Using a smart phone, Martin logged into the hospital's network and checked the patient's lab results and real-time vital signs. In addition, he downloaded the most recent CT scan, and was able to review the image on the small smart phone screen, using pan and zoom functions.
Martin determined the patient had pneumocephalus, a condition where air collects in the head. Medication and changing the patient's recline position took care of the problem, and the patient recovered normally.
Besides being able to review patient data all on one screen, including real-time telemetry, "you can view the images just as you would at a desktop PACS," Martin says. Initially there were some problems with the length of time it took to download the images to the smart phone, but now it takes two to five seconds. "A few seconds per CT scan beats the heck out of a drive to the hospital," he adds.
Mobile software has come a long way from just a few years ago, when mobile computing was limited to using a desktop computer to upload and download limited amounts of data to PDAs. It's now commonplace for clinicians to wirelessly pull data from disparate systems onto a variety of devices, including PDAs, smart phones and Tablet PCs.
While no new "killer apps" recently have emerged, improvements in the functionality of mobile software, as well as the capabilities of wireless networks and mobile devices, are changing the face of mobile computing.
Perhaps the most significant change is how the new generation of mobile software is fitting into physicians' workflows.
Instead of just being able to check information on a screen, mobile applications are enabling physicians to establish a flow of information to and from mobile devices.
New software is converging previously standalone functions into single applications, further enhancing workflow. In addition, vendors are embedding mobile functions into conventional applications, such as practice management systems, to provide a bridge between old work processes and new ones that take advantage of untethered data access.
But despite all the advancements in mobile software, the applications still can be a roadblock to efforts by some organizations to standardize on a single device for physicians to use for mobile computing.
The mobile application used at UCLA Medical Center-developed with the help of UCLA physicians and marketed by Aliso Viejo, Calif.-based Global Care Quest-was conceived to get information from disparate systems onto one screen, Martin says. "Previously, we would have to log into two or three systems," he explains. "There was no integrated interface."
But the software, which also is used on desktop PCs, has evolved into a much more comprehensive application. Not only can remote physicians get real-time telemetry data and review radiology images, they also can access live video of the patient via bedside cameras or cameras in the operating rooms.
Martin primarily uses the system in two ways. If he gets paged outside the hospital regarding a patient he uses his smart phone-a Treo 6700 from Overland Park, Kan.-based Sprint Corp.-to review the CT scan and plan a course of action.
"For example, if a patient has a brain hemorrhage I may decide that surgery is needed," he says. "In the past, everyone waited for me while I drove to the hospital. But now I can remotely decide what to do and staff can prep the patient before I get there, so we can cut 30 minutes from the time it normally takes to perform a procedure."
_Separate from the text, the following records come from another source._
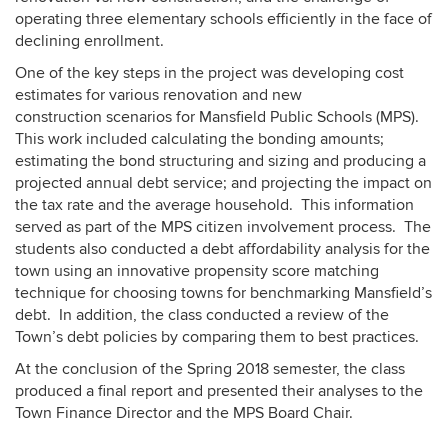
operating three elementary schools efficiently in the face of
declining enrollment.
One of the key steps in the project was developing cost
estimates for various renovation and new
construction scenarios for Mansfield Public Schools (MPS).
This work included calculating the bonding amounts;
estimating the bond structuring and sizing and producing a
projected annual debt service; and projecting the impact on
the tax rate and the average household. This information
served as part of the MPS citizen involvement process. The
students also conducted a debt affordability analysis for the
town using an innovative propensity score matching
technique for choosing towns for benchmarking Mansfield’s
debt. In addition, the class conducted a review of the
Town’s debt policies by comparing them to best practices.
At the conclusion of the Spring 2018 semester, the class
produced a final report and presented their analyses to the
Town Finance Director and the MPS Board Chair.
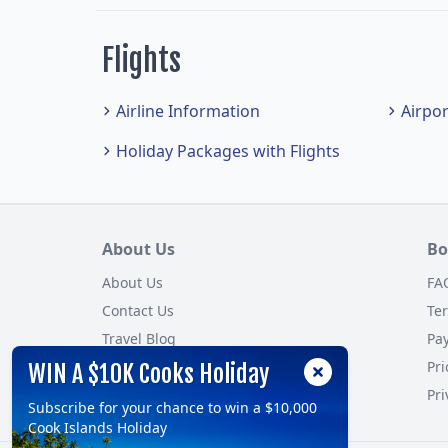
Flights
Airline Information
Airpo
Holiday Packages with Flights
About Us
Bo
About Us
FA
Contact Us
Te
Travel Blog
Pa
Customer Reviews
Pri
WIN A $10K Cooks Holiday
Site Map
Pri
Subscribe for your chance to win a $10,000
Cook Islands Holiday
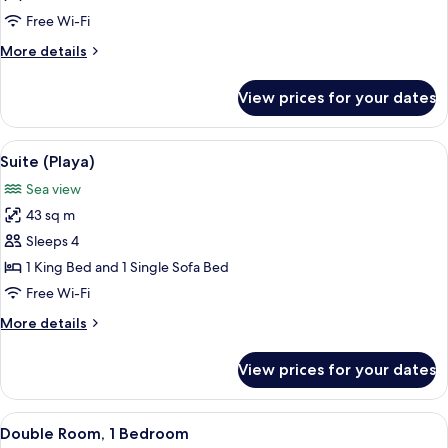
Sea
Free Wi-Fi
View
More
More details
details
for
View prices for your dates
Family
Room,
Sea
View
A view of a beach with a tiled patio a
12
View
Suite (Playa)
all
Sea view
photos
43 sq m
for
Suite
Sleeps 4
(Playa)
1 King Bed and 1 Single Sofa Bed
Free Wi-Fi
More
More details
details
for
View prices for your dates
Suite
(Playa)
View
A hotel room with a large bed, a ceili
1
Double Room, 1 Bedroom
all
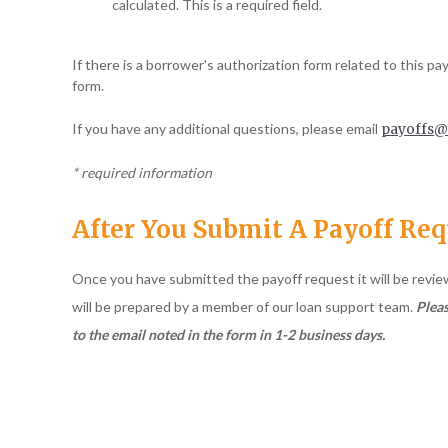
calculated. This is a required field.
If there is a borrower's authorization form related to this pa
form.
If you have any additional questions, please email
payoffs@
* required information
After You Submit A Payoff Re
Once you have submitted the payoff request it will be revi
will be prepared by a member of our loan support team.
Pleas
to the email noted in the form in 1-2 business days.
Martin also uses the software to perform a virtual round from home before he turns in for the evening.
"I can often pick up problems that can be managed proactively and avoid the need for the nurse to contact me at 2 a.m.," he says. "It's not a system that is resulting in pure remote care, but it does enable us to augment our standard in-person rounds with remote rounds to check on specific anomalies."
Global Care Quest is working on building alerts into the software that will pick up on clinical anomalies and analyze statistical trends, Martin adds.
First steps
Mobile applications have been used at many facilities to introduce physicians to electronic data and begin the transition from paper records to an automated care environment.
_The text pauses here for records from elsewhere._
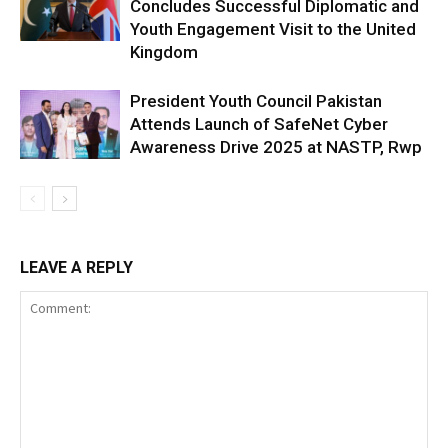
Concludes Successful Diplomatic and
Youth Engagement Visit to the United
Kingdom
President Youth Council Pakistan
Attends Launch of SafeNet Cyber
Awareness Drive 2025 at NASTP, Rwp
LEAVE A REPLY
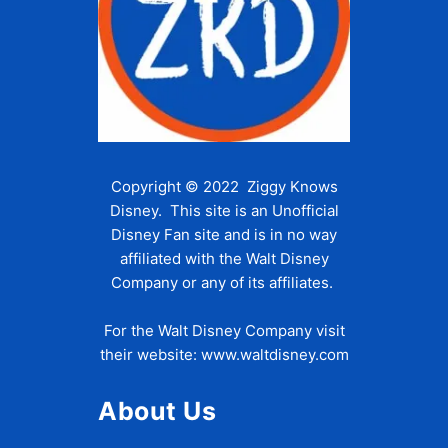
Copyright © 2022 Ziggy Knows
Disney. This site is an Unofficial
Disney Fan site and is in no way
affiliated with the Walt Disney
Company or any of its affiliates.
For the Walt Disney Company visit
their website:
www.waltdisney.com
About Us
But these stepping stones to increased automation sometimes had the opposite effect because of the limitations of the mobile applications. Mobile rounding reports were nice to have, but physicians often had to rely on paper forms or desktop PCs to create their reports and transfer the data to other information systems.
However, provider organizations wanting to dip their toe in the water of automation have new options thanks to the industry trend of "mobilizing" information systems.
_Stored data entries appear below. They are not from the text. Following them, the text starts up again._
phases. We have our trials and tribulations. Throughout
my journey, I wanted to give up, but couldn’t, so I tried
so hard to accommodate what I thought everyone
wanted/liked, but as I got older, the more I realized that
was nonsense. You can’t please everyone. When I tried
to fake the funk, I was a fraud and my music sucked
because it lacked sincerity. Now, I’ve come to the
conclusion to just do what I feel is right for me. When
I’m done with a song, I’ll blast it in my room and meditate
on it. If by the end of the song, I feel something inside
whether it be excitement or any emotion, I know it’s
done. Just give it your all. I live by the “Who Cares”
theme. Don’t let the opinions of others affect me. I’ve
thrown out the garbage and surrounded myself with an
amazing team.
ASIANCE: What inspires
Norwalk, Ohio-based New Beginnings Pediatrics, for example, implemented a practice management system-from Microsys Computing Inc., Boardman, Ohio-that comes with embedded mobile functions that are helping the practice move a few steps closer to an electronic medical record.
"For me, using a computer is not a problem," says Glenn J. Trippe, M.D., founder of the practice. "But for some of the other docs it's a different story-some aren't computer literate. This is a good stepping stone before taking the deep dive into EMRs."